--- SUPPLIED DATA Enclosed Below ---

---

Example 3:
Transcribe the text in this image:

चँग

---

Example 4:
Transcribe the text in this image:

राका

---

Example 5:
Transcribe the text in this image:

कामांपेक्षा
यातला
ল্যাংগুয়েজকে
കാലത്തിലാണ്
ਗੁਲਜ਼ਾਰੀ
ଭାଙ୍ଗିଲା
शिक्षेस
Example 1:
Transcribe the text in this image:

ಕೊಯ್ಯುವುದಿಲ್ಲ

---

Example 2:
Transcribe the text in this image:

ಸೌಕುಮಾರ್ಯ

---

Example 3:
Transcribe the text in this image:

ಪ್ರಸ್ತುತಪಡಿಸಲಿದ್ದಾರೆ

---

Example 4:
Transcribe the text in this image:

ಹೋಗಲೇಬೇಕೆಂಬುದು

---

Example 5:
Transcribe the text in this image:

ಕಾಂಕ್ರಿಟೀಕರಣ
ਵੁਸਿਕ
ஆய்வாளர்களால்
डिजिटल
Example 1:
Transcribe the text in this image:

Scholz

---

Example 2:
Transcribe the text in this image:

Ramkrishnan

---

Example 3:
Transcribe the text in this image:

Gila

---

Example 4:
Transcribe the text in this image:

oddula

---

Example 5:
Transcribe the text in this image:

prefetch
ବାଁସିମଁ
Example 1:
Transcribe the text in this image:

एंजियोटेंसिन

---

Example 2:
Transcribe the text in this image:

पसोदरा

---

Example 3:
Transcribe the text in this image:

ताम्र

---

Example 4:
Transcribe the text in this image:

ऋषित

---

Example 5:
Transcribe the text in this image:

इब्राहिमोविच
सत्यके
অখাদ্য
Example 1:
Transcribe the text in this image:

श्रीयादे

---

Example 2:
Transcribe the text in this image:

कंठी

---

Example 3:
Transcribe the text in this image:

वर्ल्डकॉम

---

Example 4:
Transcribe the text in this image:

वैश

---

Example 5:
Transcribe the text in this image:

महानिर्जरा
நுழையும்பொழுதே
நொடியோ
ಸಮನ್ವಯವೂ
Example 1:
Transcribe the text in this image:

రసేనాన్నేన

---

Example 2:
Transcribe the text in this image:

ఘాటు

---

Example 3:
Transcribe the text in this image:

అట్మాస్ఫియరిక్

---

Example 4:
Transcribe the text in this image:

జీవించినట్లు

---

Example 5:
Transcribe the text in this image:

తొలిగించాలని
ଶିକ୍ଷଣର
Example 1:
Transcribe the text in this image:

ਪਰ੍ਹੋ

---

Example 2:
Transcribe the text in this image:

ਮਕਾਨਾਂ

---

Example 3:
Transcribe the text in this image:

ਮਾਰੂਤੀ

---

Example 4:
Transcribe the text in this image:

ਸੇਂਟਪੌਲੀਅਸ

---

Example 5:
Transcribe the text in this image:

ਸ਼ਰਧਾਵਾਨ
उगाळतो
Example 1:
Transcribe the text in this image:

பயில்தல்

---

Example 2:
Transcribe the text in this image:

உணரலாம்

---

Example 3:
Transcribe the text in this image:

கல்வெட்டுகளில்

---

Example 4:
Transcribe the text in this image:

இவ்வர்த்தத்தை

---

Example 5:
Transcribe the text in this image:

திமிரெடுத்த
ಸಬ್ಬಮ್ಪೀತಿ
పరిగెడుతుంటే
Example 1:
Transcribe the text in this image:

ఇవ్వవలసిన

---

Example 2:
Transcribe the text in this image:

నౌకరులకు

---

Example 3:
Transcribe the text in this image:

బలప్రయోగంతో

--- End of Enclosed SUPPLIED DATA ---

> [EXERCISE INSTRUCTIONS]
Each line above needs to be returned exactly as it is.

> [EXPECTED ANSWER]
---

Example 3:
Transcribe the text in this image:

चँग

---

Example 4:
Transcribe the text in this image:

राका

---

Example 5:
Transcribe the text in this image:

कामांपेक्षा
यातला
ল্যাংগুয়েজকে
കാലത്തിലാണ്
ਗੁਲਜ਼ਾਰੀ
ଭାଙ୍ଗିଲା
शिक्षेस
Example 1:
Transcribe the text in this image:

ಕೊಯ್ಯುವುದಿಲ್ಲ

---

Example 2:
Transcribe the text in this image:

ಸೌಕುಮಾರ್ಯ

---

Example 3:
Transcribe the text in this image:

ಪ್ರಸ್ತುತಪಡಿಸಲಿದ್ದಾರೆ

---

Example 4:
Transcribe the text in this image:

ಹೋಗಲೇಬೇಕೆಂಬುದು

---

Example 5:
Transcribe the text in this image:

ಕಾಂಕ್ರಿಟೀಕರಣ
ਵੁਸਿਕ
ஆய்வாளர்களால்
डिजिटल
Example 1:
Transcribe the text in this image:

Scholz

---

Example 2:
Transcribe the text in this image:

Ramkrishnan

---

Example 3:
Transcribe the text in this image:

Gila

---

Example 4:
Transcribe the text in this image:

oddula

---

Example 5:
Transcribe the text in this image:

prefetch
ବାଁସିମଁ
Example 1:
Transcribe the text in this image:

एंजियोटेंसिन

---

Example 2:
Transcribe the text in this image:

पसोदरा

---

Example 3:
Transcribe the text in this image:

ताम्र

---

Example 4:
Transcribe the text in this image:

ऋषित

---

Example 5:
Transcribe the text in this image:

इब्राहिमोविच
सत्यके
অখাদ্য
Example 1:
Transcribe the text in this image:

श्रीयादे

---

Example 2:
Transcribe the text in this image:

कंठी

---

Example 3:
Transcribe the text in this image:

वर्ल्डकॉम

---

Example 4:
Transcribe the text in this image:

वैश

---

Example 5:
Transcribe the text in this image:

महानिर्जरा
நுழையும்பொழுதே
நொடியோ
ಸಮನ್ವಯವೂ
Example 1:
Transcribe the text in this image:

రసేనాన్నేన

---

Example 2:
Transcribe the text in this image:

ఘాటు

---

Example 3:
Transcribe the text in this image:

అట్మాస్ఫియరిక్

---

Example 4:
Transcribe the text in this image:

జీవించినట్లు

---

Example 5:
Transcribe the text in this image:

తొలిగించాలని
ଶିକ୍ଷଣର
Example 1:
Transcribe the text in this image:

ਪਰ੍ਹੋ

---

Example 2:
Transcribe the text in this image:

ਮਕਾਨਾਂ

---

Example 3:
Transcribe the text in this image:

ਮਾਰੂਤੀ

---

Example 4:
Transcribe the text in this image:

ਸੇਂਟਪੌਲੀਅਸ

---

Example 5:
Transcribe the text in this image:

ਸ਼ਰਧਾਵਾਨ
उगाळतो
Example 1:
Transcribe the text in this image:

பயில்தல்

---

Example 2:
Transcribe the text in this image:

உணரலாம்

---

Example 3:
Transcribe the text in this image:

கல்வெட்டுகளில்

---

Example 4:
Transcribe the text in this image:

இவ்வர்த்தத்தை

---

Example 5:
Transcribe the text in this image:

திமிரெடுத்த
ಸಬ್ಬಮ್ಪೀತಿ
పరిగెడుతుంటే
Example 1:
Transcribe the text in this image:

ఇవ్వవలసిన

---

Example 2:
Transcribe the text in this image:

నౌకరులకు

---

Example 3:
Transcribe the text in this image:

బలప్రయోగంతో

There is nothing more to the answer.